The Rubio Approach: One aspect of CEQA that has always driven critics crazy is the fact that its practitioners can apply shifting and inconsistent standards of environmental protection, which often don't line up with the standards contained in substantive environmental laws, such as the California Endangered Species Act. Rubio had proposed revising CEQA so that if environmental standards in the substantive laws are met, no CEQA analysis is required. On the surface this idea makes sense, though it would probably require the state to revise the standards in other environmental laws so they are consistently strong. But CEQA defenders oppose this idea, partly because it would reduce their ability to use CEQA as a hammer on developers.
The Greenfield/Infill Split: A second emerging idea – one that was discussed at the beginning of the Brown Administration – would be to create two separate CEQAs, one for greenfield projects and one for infill projects. Infill advocates such as Gov. Brown are often steamed that good projects in infill locations get hung up because of CEQA traffic analysis and other procedural CEQA hurdles. A separate infill law could limit the scope of CEQA analysis and make it more difficult to oppose such projects. CEQA defenders don't like the idea of limiting citizen power over infill projects, especially in environmental justice situations.

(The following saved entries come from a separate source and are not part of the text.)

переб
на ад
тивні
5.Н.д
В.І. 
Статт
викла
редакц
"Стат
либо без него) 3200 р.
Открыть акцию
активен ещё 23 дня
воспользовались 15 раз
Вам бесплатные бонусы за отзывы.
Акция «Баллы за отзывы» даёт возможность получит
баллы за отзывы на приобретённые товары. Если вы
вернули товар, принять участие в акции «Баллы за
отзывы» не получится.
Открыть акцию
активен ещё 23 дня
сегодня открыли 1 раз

Incremental Reform: This appears to be the approach Steinberg wants to take in SB 731 and, if Steinberg sides with the CEQA defenders, it may be the only approach that is politically feasible. As Steinberg introduced it, SB 731 calls for statewide significance thresholds on noise, aesthetics, parking, and traffic levels of service as well as land use impacts. The bill also calls for a variety of procedural changes, including limiting "late hits" and "document dumps," defining "new information" more specifically, and directing trial judges to focus only on inadequate portions of environmental documents rather than remanding the entire document for review.

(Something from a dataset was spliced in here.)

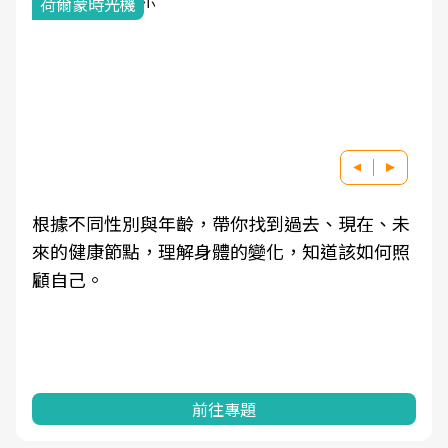
荷爾蒙時光機
根據不同性別與年齡，帶你找到過去、現在、未
來的健康節點，理解身體的變化，知道該如何照
顧自己。
前往專題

All these would be welcome reforms – especially more consistency in significance thresholds, which CEQA critics have argued in favor of for the last 20 years. But they wouldn't fundamentally alter the law. CEQA would still be a procedural law, and even the simplifying changes would be implemented in context of a complicated set of procedures. As the debate over implementation of SB 226 has shown [http://www.cp-dr.com/articles/node-3279], how helpful this is depends a lot on your perspective. If you're a down-in-the-trenches CEQA practitioner, you probably think anything helps. But if you believe that the complicated procedural nature of CEQA is the fundamental problem, then you probably think these changes don't amount to much.

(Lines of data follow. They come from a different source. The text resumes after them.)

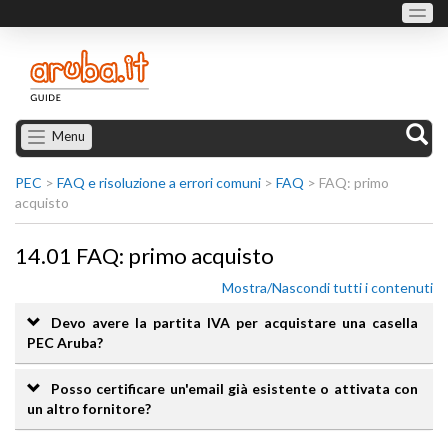
Menu
PEC
>
FAQ e risoluzione a errori comuni
>
FAQ
>
FAQ: primo
acquisto
14.01 FAQ: primo acquisto
Mostra/Nascondi tutti i contenuti
Devo avere la partita IVA per acquistare una casella
PEC Aruba?
Posso certificare un'email già esistente o attivata con
un altro fornitore?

At the core of this debate is the basic role that CEQA plays. By proposing that CEQA re-focus on standards of environmental protection, Rubio had put his finger on the thing that people either love or hate about CEQA: It's basically a ‘70s law, focused on process rather than substance. As CEQA lecturers (including me) have had to explain endlessly, the primary goal of CEQA is not to protect the environment. The primary goal is to foster a vigorous debate about the environmental consequences of governmental decisions and fuel that debate with lots of information. The secondary goal – one almost as important to the CEQA diehards – is to empower citizens to challenge their government whenever they think it is appropriate to do so.
Over the past 30 years, in California and elsewhere, we have seen a gradual shift away from this mindset in many situations, as politicians and policymakers alike have placed greater emphasis on "getting things done" while substantively protecting the environment and less emphasis on procedure and analysis. Brown, Rubio, and other Democrats would still like to move in that direction. But with Rubio gone, the CEQA diehards appear to have the upper hand for now.
The CEQA fault lines have shifted in recent years, as some Democrats have begun to call for major reform.